When the ACE board selected to have the ACE Institute in North Dakota, we did so for a couple of reasons: one was to recognize the vital importance that the region has played, both historically and in the present. Another critical reason was to lift up the work in Native communities in the region. To that end, and thanks to the financial support of
Cooperative Catalyst, the ACE Institute will begin with a panel of three amazing Native leaders, who will participate in our kickoff plenary session on “Cultivating Co-operation: Economic Development, Community Building, and Nation-Building in Native Communities.” These leaders are:

  • Carly Bad Heart Bull (Bdewakantunwan Dakota/Muskogee Creek and Flandreau Santee Sioux citizen) is executive director of Native Ways Foundation.
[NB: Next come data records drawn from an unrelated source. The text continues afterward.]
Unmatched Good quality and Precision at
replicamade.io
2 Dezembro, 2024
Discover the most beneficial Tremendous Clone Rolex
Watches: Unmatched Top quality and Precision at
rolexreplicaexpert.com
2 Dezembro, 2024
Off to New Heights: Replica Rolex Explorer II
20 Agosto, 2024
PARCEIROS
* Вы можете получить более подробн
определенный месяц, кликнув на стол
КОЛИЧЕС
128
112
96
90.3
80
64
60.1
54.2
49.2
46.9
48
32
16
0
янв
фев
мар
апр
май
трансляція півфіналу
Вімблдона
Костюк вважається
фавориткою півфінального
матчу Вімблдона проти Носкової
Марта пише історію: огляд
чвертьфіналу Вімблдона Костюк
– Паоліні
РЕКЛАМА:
The foundation’s mission “is to activate informed giving to non-profits in Indian Country and Alaska through donor education and advocacy from the Native nonprofit perspective.”
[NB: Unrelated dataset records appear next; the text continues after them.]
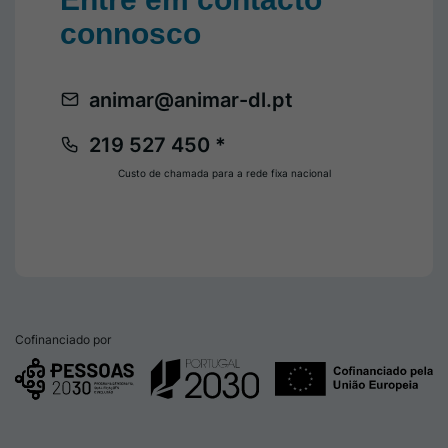
connosco
animar@animar-dl.pt
219 527 450 *
Custo de chamada para a rede fixa nacional
Cofinanciado por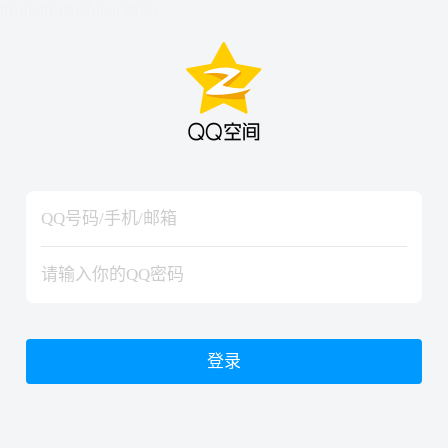
hiraishinNoJutsuShiki
hiraishinNoJutsuShiki
登录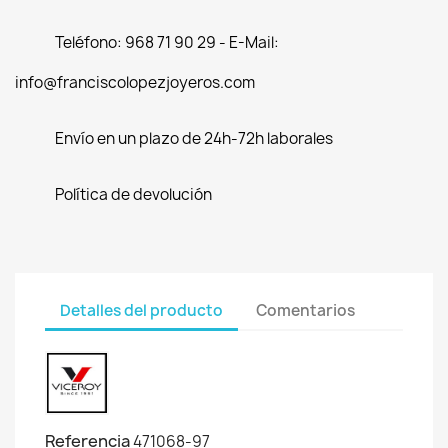
Teléfono: 968 71 90 29 - E-Mail:
info@franciscolopezjoyeros.com
Envío en un plazo de 24h-72h laborales
Política de devolución
Detalles del producto
Comentarios
Referencia
471068-97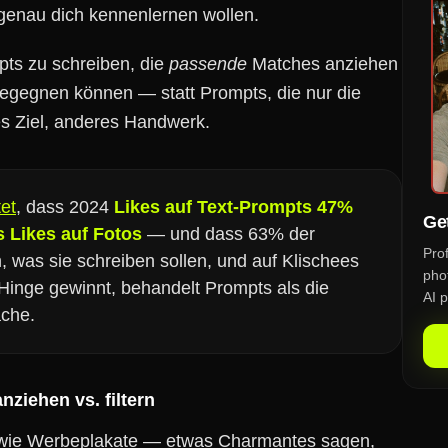
genau dich kennenlernen wollen.
pts zu schreiben, die
passende
Matches anziehen
begegnen können — statt Prompts, die nur die
s Ziel, anderes Handwerk.
et
, dass 2024
Likes auf Text-Prompts 47%
Get
s Likes auf Fotos
— und dass 63% der
Pro
 was sie schreiben sollen, und auf Klischees
phot
Hinge gewinnt, behandelt Prompts als die
AI p
ache.
nziehen vs. filtern
 wie Werbeplakate — etwas Charmantes sagen,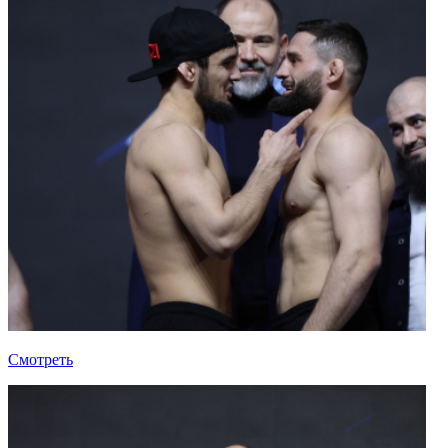
Смотреть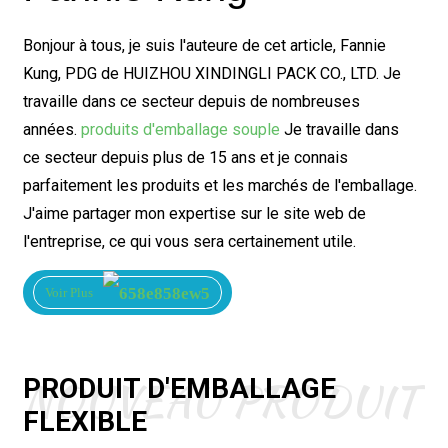
Bonjour à tous, je suis l'auteure de cet article, Fannie
Kung, PDG de HUIZHOU XINDINGLI PACK CO., LTD. Je
travaille dans ce secteur depuis de nombreuses
années.
produits d'emballage souple
Je travaille dans
ce secteur depuis plus de 15 ans et je connais
parfaitement les produits et les marchés de l'emballage.
J'aime partager mon expertise sur le site web de
l'entreprise, ce qui vous sera certainement utile.
Voir Plus
NOUVEAU PRODUIT
PRODUIT D'EMBALLAGE
FLEXIBLE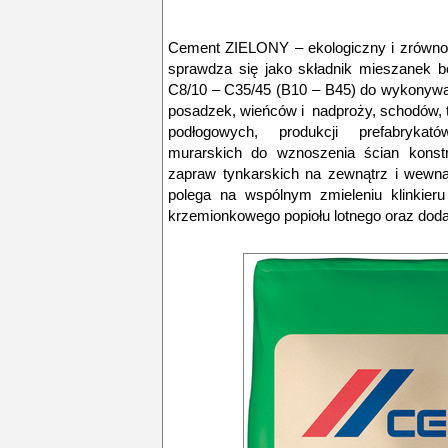
Cement ZIELONY – ekologiczny i zrówn
sprawdza się jako składnik mieszanek b
C8/10 – C35/45 (B10 – B45) do wykonywa
posadzek, wieńców i nadproży, schodów, 
podłogowych, produkcji prefabryka
murarskich do wznoszenia ścian konstr
zapraw tynkarskich na zewnątrz i wewnąt
polega na wspólnym zmieleniu klinkieru 
krzemionkowego popiołu lotnego oraz dod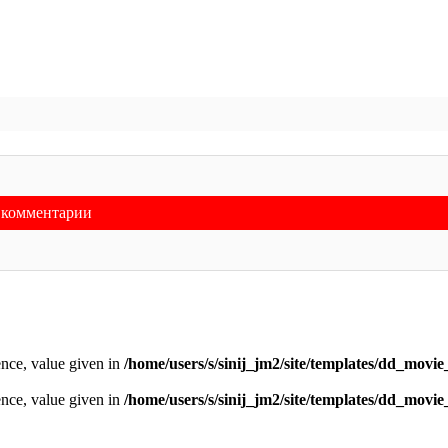
ь комментарии
nce, value given in
/home/users/s/sinij_jm2/site/templates/dd_movi
nce, value given in
/home/users/s/sinij_jm2/site/templates/dd_movi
  • Joseph McNeil, Jr. (Standing Rock Sioux) is general manager of Sage Development Corporation, a Standing Rock Sioux-owned public power authority, the first such entity owned by a single Native nation in the United States. Sage generates renewable energy and is developing a 235 MW windfarm it aims to open before the end of the decade.  
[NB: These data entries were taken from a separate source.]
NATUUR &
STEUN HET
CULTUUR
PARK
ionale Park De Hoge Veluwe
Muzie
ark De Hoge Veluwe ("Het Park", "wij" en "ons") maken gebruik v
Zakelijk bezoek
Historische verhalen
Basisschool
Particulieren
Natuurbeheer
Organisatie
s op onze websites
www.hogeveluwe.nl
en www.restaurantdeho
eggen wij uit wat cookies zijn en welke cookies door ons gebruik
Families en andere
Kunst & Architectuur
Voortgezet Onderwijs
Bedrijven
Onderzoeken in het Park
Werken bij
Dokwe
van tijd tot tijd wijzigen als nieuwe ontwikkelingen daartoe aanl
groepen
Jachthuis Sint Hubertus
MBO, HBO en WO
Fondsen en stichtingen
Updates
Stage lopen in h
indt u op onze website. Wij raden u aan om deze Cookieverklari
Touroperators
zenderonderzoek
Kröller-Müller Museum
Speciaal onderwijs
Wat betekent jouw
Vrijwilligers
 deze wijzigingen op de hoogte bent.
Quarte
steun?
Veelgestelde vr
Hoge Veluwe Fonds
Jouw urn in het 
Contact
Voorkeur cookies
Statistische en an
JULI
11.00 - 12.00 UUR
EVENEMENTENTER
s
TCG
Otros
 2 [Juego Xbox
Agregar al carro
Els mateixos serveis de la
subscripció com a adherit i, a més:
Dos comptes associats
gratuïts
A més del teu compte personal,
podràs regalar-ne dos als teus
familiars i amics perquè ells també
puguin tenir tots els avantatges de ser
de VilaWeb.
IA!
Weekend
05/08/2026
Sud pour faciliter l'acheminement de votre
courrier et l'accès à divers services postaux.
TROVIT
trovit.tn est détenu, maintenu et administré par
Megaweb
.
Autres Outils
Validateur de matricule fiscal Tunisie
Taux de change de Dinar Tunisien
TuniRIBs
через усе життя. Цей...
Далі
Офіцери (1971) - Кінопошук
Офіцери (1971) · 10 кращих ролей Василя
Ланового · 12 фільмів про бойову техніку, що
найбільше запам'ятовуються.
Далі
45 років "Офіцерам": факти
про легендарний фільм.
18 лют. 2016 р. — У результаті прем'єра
  • Lakota Vogel (Cheyenne River Sioux) is the executive director of Four Bands Community Fund, a Native community development financial institution (CDFI) which to date has made over $20 million in home and business loans; she is also a member of the board of directors of the Federal Reserve Bank of Minneapolis.   

In this moderated panel, panelists will cover a range of issues from the relationship between economic development and nation building, to the cultural lenses that shape the work, to the meaning of co-operation in Native communities, to how non-Native co-op educations and developers should “show up” and not “show up” in Native communities, to how to build coalitions that bring together Native and non-Native communities. 

There will plenty of space for audience questions, too. We look forward to a lively conversation.  Hope you can join us in Bismarck-Mandan and see for yourself!